As the players dispersed and the burkha clad mothers walked home with their teenage daughters in football gear, the daughters – many of who had their football boots strung around their necks – received the standard dose of parental chastisement. One mother criticised her daughter in Hindi for not passing the ball enough. I heard another daughter being told in Bengali “if you don’t go for your early morning runs, you will be out of puff, like you were today, half way through the match.” Walking past these tiger mums reminded me of the fascinating relationship between politics, religion and investing.
The triangle which under girds our lives
Numerous political scientists and philosophers the world over have written on the interplay between the state/politics and the church/organised religion. Broadly speaking, the conventional demarcation between these two pillars of civilised life is as follows:
Religion is supposed to provide us an ethical code which underpins life – both business & personal – in way that the government/state/politics alone cannot. For example, if you and I are running competing companies in the same market, should I poach your customers away if you fall ill for a couple of months? The law cannot provide an answer to that question. Only ethics & religion can and in that regard religion/ethics can be said to form the foundation of civilised life.
Where law or government/politics comes in is without the overarching protection of the state, it is hard for religion or commerce to flourish. Ideally, a well-functioning state provides shelter to the practitioners of various religions to practice their faith provided their faith does not encroach upon the remit of the state/law.
Unfortunately, this is exactly where there is a tension between the role of the state and that of religion. In particular, a state which is too weak might not be able to protect the practitioners of a specific faith from the attacks of rival faiths. On the other hand, a state which is overbearing might dictate to its citizens what religion/faith they should practice. This latter approach is the one that countries dominated by the Abrahamic religions (Christianity, Zionism and Islam) have taken for the most part. To this day, you have to be an Anglican Christian to the be Prime Minister of Britain. To this day, Britons who are not Anglicans have to listen to the hectoring of politicians who worry about the national fabric being ruined by Catholics, Muslims, Hindus, etc.
Interestingly, this fusing (sometimes explicit but usually implicit) between the role of the state and that of religion seems to be something which has hitherto been restricted to countries dominated by Abrahamic religions. For example, neither in Japan nor in China nor India does the head of the state have to belong to a particular religion. In fact, in none of the Asian countries dominated by non-Abrahamic religions has a formal attempt been made to link religion with the state (although in countries like Sri Lanka and Thailand several attempts have been made to make Buddhism the official religion and thus a prerequisite for offices of power).
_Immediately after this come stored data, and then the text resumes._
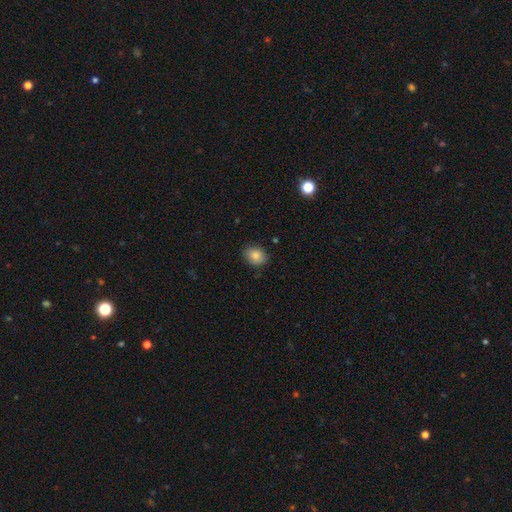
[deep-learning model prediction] Overall: smooth (86%). How rounded: in between (58%; round 42%). Merging: none (84%).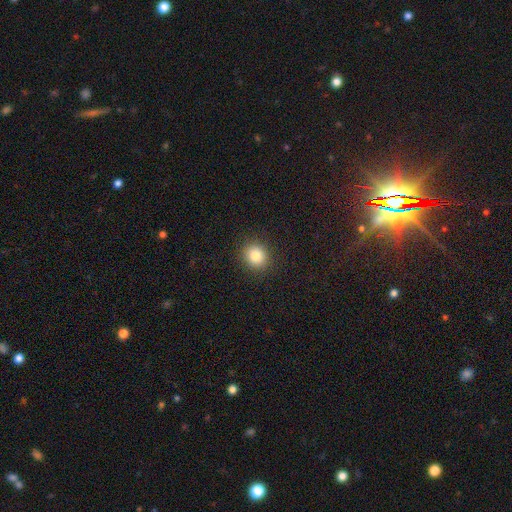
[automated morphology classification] A smooth galaxy with no disk features (84%) that is round (83%).

Vote fractions:
- Smooth or featured? smooth: 84% / star or artifact: 11% / featured or disk: 5%
- How rounded? round: 83% / in between: 17% / cigar-shaped: 1%
- Merging? none: 91% / minor disturbance: 6% / major disturbance: 2% / merger: 1%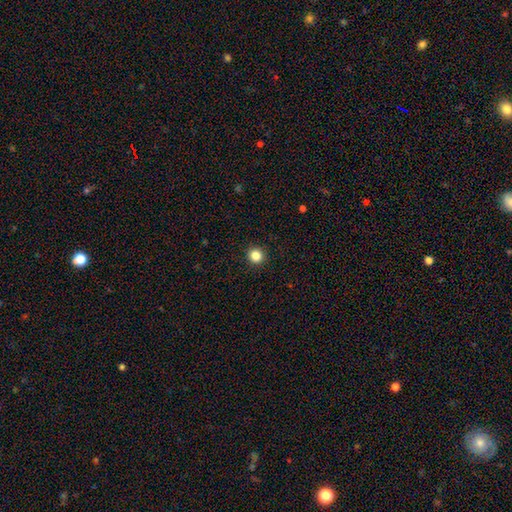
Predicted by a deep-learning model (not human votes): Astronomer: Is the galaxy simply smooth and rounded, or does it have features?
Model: smooth — 85%.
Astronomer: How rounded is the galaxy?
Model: round — 94%.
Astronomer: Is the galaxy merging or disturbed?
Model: none — 93%.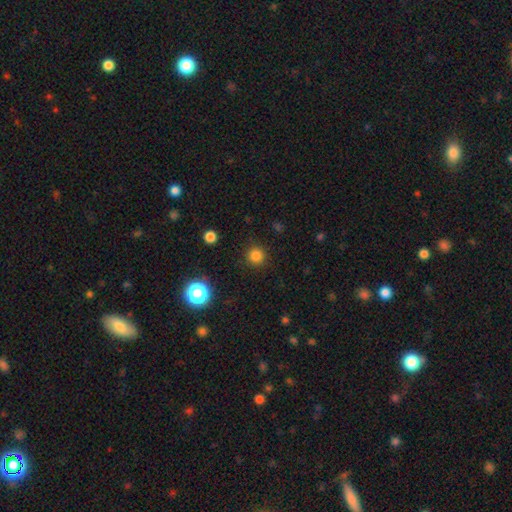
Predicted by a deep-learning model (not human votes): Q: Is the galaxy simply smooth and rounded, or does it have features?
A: smooth — 81%.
The tension that characterises the interplay between the role of the state/polity and the role of religion also extends to commerce and investing. Whether I am investing in a stock or in my daughter’s education or in a piece of real estate in India, I am placing my faith in the Indian state and its politicians that they will protect my investment (rather than usurping my investment and violating my rights in the name of the greater good) regardless of what religion I practice. As Machiavelli said in ‘The Discourses’: “It is only in republics that the common good is looked to properly in that all that promotes it is carried out; and however much this or that private person may be the loser on this account, there are so many who benefit thereby that the common good can be realized in spite of those few who suffer in consequence.” [Underlining is ours]
Here the countries with Abrahamic faiths have a mixed track record. In much of the Middle East you have to be an Arab to have secure property rights. In Britain, where the head of the Church of England is also the head of the state, or in the United States (where the President is formally not supposed to be linked to a specific religion but usually shows himself to be a God-fearing Christian), the state makes a great show of protecting property rights. The fact that other countries take this posturing with a pinch of salt is evident from the need to create the World Trade Organisation in 1995. The WTO sits above national governments and supervises global trade. It is not beholden to any country or to any religion.
This triangle of relationships – between politics/state on the first vertex, god/religion/ethics on the second vertex and commerce/investing/property rights on the third vertex – is a delicate interplay in India and elsewhere. The fact that over the last five decades, India’s GDP growth has been higher in every decade than in the one before, suggests that India has got the tensions between the three vertices of this triangle broadly under control. That by itself is a feat worth celebrating. In fact, India is the only large economy in the world which for five consecutive decades has demonstrated a rising trend in economic growth. The amount of progress we make in the next fifty years will depend more on sustaining this delicate balance (between the three vertices which define a civilised society) rather than on further liberalising our economy.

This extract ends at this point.